── PROVIDED DATA
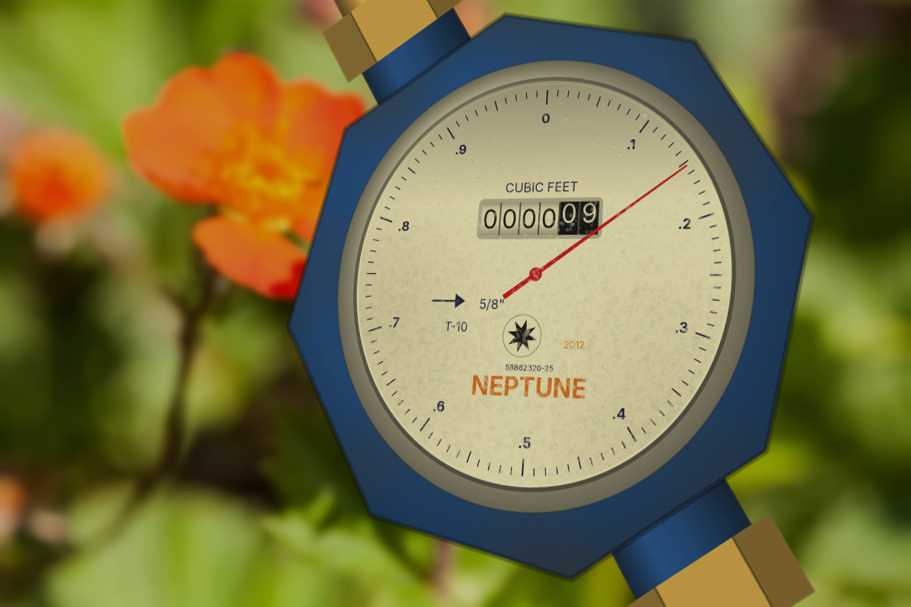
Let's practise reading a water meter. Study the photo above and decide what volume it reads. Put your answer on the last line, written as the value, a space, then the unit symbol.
9.15 ft³
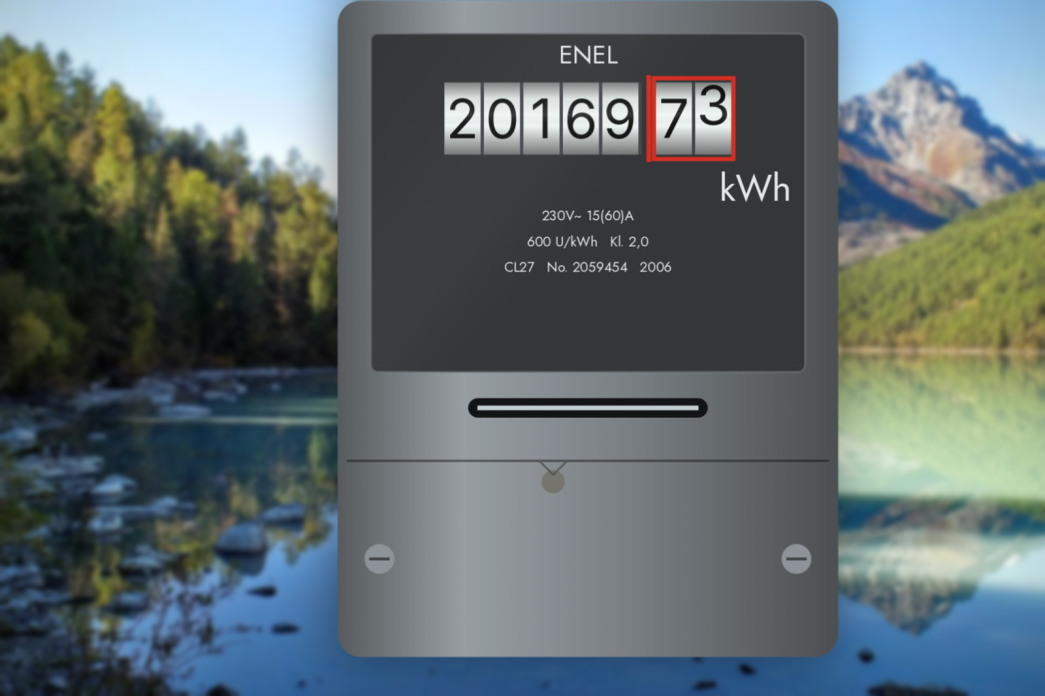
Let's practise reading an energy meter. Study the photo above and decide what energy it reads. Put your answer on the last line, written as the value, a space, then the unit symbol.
20169.73 kWh
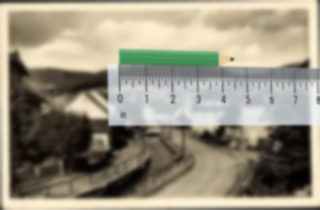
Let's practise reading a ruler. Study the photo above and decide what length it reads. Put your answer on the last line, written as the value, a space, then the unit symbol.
4.5 in
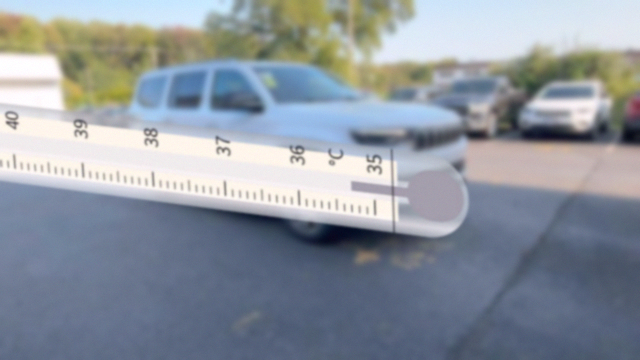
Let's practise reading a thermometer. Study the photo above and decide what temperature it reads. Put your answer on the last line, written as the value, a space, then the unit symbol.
35.3 °C
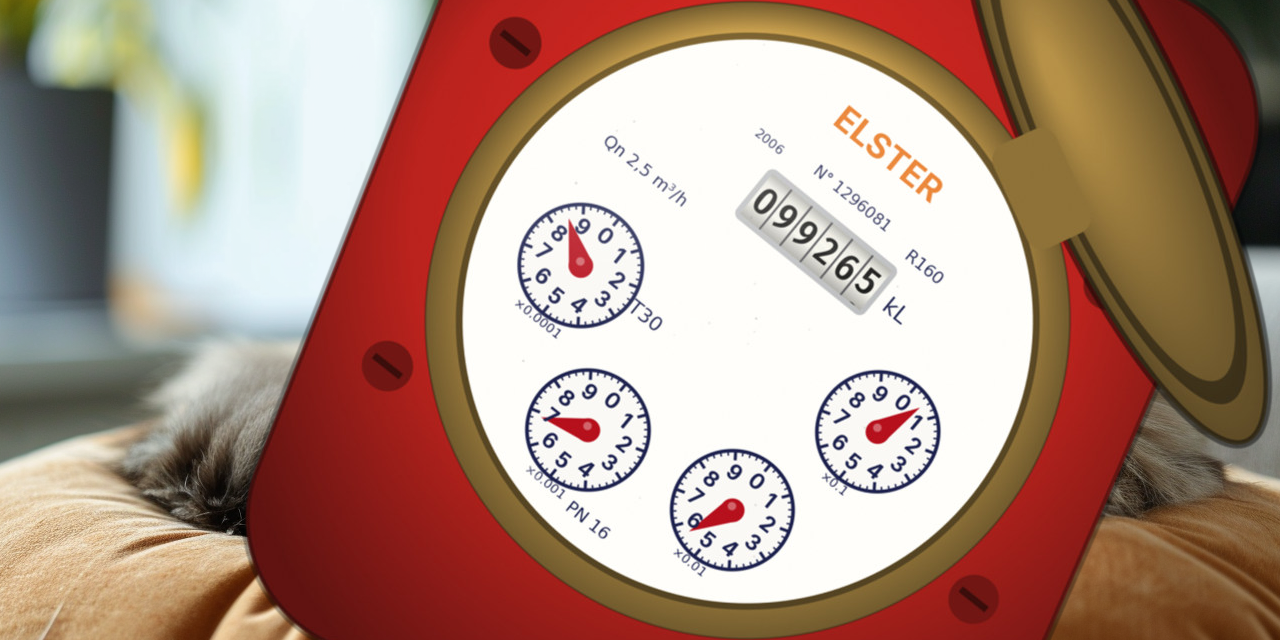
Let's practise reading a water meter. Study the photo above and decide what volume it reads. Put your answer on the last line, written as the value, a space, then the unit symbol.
99265.0568 kL
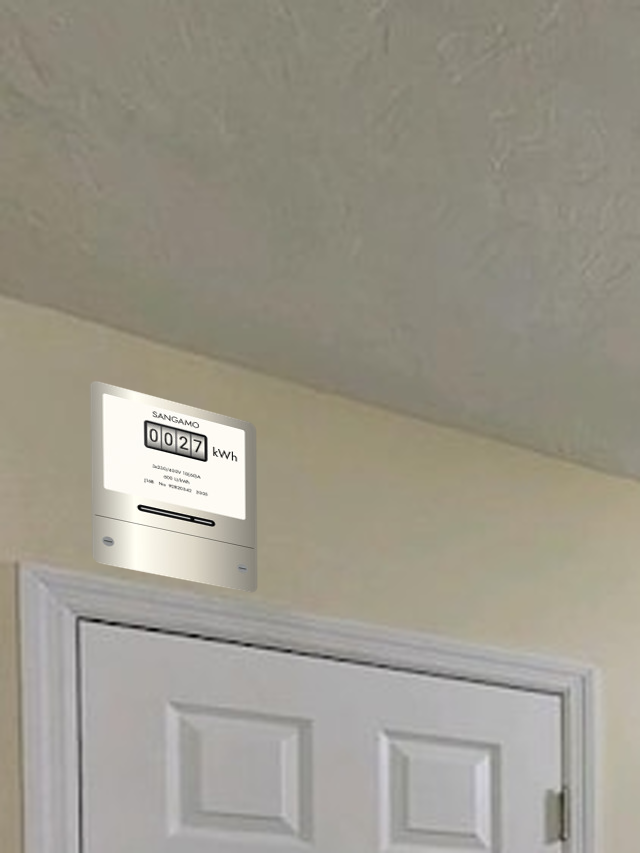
────
■ **WHAT NEEDS TO BE DONE**
Write out again, word for word, every line from the one containing "Let's practise reading a thermometer." through the end of the records, including both ends, and leave the pictures out.

■ **OUTPUT BELOW**
Let's practise reading a thermometer. Study the photo above and decide what temperature it reads. Put your answer on the last line, written as the value, a space, then the unit symbol.
35.3 °C
Let's practise reading a water meter. Study the photo above and decide what volume it reads. Put your answer on the last line, written as the value, a space, then the unit symbol.
99265.0568 kL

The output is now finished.